In the anonymous RCG article, How to Make the Sabbath a Delight, there are a few points that may be challenged, but I’d like to look at just one. Specifically, its interpretation of Ex. 35:3, “Do not light a fire in any of your dwellings (NIV)”. This verse follows a command not to work on the Sabbath; following this verse is a request for an offering of materials to build the Tabernacle. After that, everyone goes off to search their stuff for things to donate.
Referring to the zeal shown by Israel in offering materials, the writer of the article tells us it becomes clear that the verse quoted refers to “industrial fires”. So on the Sabbath, in your house, you can light a candle, light up the barbecue, but don’t fire up your backyard Bessemer convertor. (That may have been a big problem for Sabbath-keepers in China in the 1950s during the Great Leap Forward Backward.)
Since the verse doesn’t mention cooking, the article states that cooking on the Sabbath is okay (but the preparation work should have been done on Friday). In my WCG days, I remember old-timers saying how there used to be sermons on food preparation so that no cooking would necessary on the Sabbath.
If only it was so obvious for observant Jews. The first recorded stoning for Sabbath violation (Num. 15) was for gathering wood (Moffatt “wood for fuel”) and Jewish commentators presume it was intended for kindling a fire. For the traditional two candles lit before the Sabbath, I recall reading that they must be lit at least 18 minutes before sunset. There are discussions in the Talmud on such issues as raking fires that were still burning after sunset, and warming up food that was cooked before the Sabbath.

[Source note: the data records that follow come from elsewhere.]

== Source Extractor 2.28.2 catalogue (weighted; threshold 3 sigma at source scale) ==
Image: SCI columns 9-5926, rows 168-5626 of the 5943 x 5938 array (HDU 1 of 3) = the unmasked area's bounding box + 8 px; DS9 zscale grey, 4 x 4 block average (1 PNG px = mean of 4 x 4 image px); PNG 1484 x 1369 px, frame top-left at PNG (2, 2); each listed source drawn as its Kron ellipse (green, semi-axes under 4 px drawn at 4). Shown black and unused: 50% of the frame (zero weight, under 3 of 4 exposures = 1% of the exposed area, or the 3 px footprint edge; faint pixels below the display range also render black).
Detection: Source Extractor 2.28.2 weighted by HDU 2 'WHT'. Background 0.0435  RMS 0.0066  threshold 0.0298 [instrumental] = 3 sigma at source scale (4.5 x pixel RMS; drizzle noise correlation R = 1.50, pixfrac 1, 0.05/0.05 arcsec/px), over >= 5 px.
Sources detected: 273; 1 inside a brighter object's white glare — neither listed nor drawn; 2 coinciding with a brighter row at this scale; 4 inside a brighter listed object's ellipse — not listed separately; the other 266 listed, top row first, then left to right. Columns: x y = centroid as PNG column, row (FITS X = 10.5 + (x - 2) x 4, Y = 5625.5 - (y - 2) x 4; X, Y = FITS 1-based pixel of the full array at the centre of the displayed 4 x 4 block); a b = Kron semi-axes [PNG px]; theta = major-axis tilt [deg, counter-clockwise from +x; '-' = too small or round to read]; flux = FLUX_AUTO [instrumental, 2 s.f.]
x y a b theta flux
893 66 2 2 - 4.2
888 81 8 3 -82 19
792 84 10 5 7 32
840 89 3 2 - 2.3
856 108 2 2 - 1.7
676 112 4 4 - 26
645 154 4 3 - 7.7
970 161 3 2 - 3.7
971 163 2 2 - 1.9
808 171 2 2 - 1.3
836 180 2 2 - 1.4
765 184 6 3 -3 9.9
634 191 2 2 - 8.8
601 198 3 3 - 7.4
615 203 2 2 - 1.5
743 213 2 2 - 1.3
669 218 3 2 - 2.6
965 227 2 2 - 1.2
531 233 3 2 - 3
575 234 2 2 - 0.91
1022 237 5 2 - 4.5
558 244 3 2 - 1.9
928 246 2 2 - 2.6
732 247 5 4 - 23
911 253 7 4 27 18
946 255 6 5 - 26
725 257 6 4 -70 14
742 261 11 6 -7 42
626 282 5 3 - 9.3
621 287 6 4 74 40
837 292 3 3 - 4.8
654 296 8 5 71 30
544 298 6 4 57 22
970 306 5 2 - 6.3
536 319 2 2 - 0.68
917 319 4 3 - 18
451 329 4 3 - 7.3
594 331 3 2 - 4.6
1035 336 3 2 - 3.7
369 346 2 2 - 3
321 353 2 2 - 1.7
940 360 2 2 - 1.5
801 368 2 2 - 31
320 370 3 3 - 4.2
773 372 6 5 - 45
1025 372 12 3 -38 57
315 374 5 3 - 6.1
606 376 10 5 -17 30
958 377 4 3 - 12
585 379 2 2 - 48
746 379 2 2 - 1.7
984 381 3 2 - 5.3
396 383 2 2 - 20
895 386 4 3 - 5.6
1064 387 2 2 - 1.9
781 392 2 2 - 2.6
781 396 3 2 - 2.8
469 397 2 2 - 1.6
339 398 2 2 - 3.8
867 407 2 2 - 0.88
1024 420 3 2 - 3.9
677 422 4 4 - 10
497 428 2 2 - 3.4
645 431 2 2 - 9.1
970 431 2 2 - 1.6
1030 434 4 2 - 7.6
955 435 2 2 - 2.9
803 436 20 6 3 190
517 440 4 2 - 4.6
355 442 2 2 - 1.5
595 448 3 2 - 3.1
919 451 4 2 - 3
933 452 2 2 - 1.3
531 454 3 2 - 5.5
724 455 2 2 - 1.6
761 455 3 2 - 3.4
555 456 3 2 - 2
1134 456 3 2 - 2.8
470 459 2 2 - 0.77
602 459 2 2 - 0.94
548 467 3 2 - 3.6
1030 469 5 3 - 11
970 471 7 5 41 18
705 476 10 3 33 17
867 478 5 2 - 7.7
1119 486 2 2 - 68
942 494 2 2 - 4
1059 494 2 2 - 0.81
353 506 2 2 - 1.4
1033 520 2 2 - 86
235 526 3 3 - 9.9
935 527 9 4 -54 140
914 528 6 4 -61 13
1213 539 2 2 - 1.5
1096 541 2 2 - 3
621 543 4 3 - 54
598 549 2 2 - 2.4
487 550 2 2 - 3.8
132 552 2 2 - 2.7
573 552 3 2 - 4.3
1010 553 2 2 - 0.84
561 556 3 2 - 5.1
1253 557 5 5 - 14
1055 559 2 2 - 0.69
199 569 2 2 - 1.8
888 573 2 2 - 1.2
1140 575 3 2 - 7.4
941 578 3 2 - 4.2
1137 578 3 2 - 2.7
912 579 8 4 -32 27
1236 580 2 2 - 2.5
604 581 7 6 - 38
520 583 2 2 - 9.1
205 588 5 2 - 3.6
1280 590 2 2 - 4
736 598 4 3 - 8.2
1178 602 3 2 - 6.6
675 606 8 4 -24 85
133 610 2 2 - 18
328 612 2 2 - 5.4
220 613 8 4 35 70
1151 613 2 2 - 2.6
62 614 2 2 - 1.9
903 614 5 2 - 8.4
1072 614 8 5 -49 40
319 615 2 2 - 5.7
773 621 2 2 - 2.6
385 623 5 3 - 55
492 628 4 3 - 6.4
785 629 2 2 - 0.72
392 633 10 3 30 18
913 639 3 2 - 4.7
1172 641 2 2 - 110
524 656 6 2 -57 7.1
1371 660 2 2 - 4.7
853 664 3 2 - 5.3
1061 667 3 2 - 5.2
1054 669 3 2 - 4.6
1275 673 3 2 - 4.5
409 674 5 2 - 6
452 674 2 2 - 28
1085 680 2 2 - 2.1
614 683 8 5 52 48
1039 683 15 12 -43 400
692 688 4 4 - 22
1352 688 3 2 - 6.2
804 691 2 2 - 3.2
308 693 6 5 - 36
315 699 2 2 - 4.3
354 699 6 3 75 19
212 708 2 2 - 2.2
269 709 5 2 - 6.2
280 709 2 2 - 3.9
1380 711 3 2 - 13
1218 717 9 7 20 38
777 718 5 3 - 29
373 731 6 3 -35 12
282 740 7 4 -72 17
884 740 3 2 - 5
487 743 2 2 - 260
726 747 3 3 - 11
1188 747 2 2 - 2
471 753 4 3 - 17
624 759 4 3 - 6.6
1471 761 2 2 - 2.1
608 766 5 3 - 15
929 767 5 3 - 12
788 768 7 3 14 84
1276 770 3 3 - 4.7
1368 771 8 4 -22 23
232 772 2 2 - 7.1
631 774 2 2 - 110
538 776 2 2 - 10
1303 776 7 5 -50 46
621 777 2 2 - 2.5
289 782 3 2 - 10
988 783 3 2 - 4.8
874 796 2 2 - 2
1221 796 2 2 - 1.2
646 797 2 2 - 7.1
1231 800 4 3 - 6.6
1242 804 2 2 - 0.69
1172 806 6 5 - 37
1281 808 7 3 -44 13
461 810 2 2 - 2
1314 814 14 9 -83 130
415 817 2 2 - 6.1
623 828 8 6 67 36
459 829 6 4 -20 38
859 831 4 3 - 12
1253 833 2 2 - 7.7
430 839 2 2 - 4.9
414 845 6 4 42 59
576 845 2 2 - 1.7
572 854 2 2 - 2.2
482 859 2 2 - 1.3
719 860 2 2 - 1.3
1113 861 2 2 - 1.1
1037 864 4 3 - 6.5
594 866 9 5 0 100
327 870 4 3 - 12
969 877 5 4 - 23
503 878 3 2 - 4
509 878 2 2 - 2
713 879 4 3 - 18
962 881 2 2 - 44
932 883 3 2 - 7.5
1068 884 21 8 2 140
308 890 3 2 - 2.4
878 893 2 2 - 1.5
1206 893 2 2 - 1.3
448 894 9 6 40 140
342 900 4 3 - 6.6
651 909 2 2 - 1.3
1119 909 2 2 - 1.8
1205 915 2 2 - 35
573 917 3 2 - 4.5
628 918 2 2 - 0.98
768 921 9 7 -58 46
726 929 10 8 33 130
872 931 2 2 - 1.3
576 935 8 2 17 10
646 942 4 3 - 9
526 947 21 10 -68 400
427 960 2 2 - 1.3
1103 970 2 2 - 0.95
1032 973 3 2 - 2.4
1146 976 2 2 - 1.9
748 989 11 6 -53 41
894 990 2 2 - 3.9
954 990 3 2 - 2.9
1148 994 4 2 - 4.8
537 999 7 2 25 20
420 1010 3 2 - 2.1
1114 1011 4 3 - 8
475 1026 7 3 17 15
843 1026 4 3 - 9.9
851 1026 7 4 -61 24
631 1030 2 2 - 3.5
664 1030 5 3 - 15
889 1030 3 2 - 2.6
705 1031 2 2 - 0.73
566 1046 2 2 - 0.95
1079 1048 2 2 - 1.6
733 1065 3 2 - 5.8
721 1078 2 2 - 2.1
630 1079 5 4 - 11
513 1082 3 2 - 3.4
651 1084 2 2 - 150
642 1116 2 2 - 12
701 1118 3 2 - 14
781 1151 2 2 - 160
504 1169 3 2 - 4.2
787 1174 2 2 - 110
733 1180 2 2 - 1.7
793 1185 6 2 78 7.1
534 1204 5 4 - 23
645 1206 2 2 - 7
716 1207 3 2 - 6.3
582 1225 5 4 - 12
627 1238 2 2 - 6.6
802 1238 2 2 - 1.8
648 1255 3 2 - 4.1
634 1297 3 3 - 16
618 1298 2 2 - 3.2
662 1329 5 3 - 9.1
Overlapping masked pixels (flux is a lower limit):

Modern Orthodox Jews have disagreed over such matters as turning on an electric light: is flipping the switch “work” and is lighting the bulb the same as kindling a fire? And can one reheat food in a microwave oven? I guess they didn’t work it out that the verse referred to industrial fires.
It would have been simpler if the article just said not to light a match or lighter – a Biblical reason not to smoke on the Sabbath! As much as I have come to dislike the expression “watering down”, I would say that is what the writer is doing to the Sabbath! Maybe that is why the article is anonymous… As HWA would say, “Where there’s smoke, there’s fire.”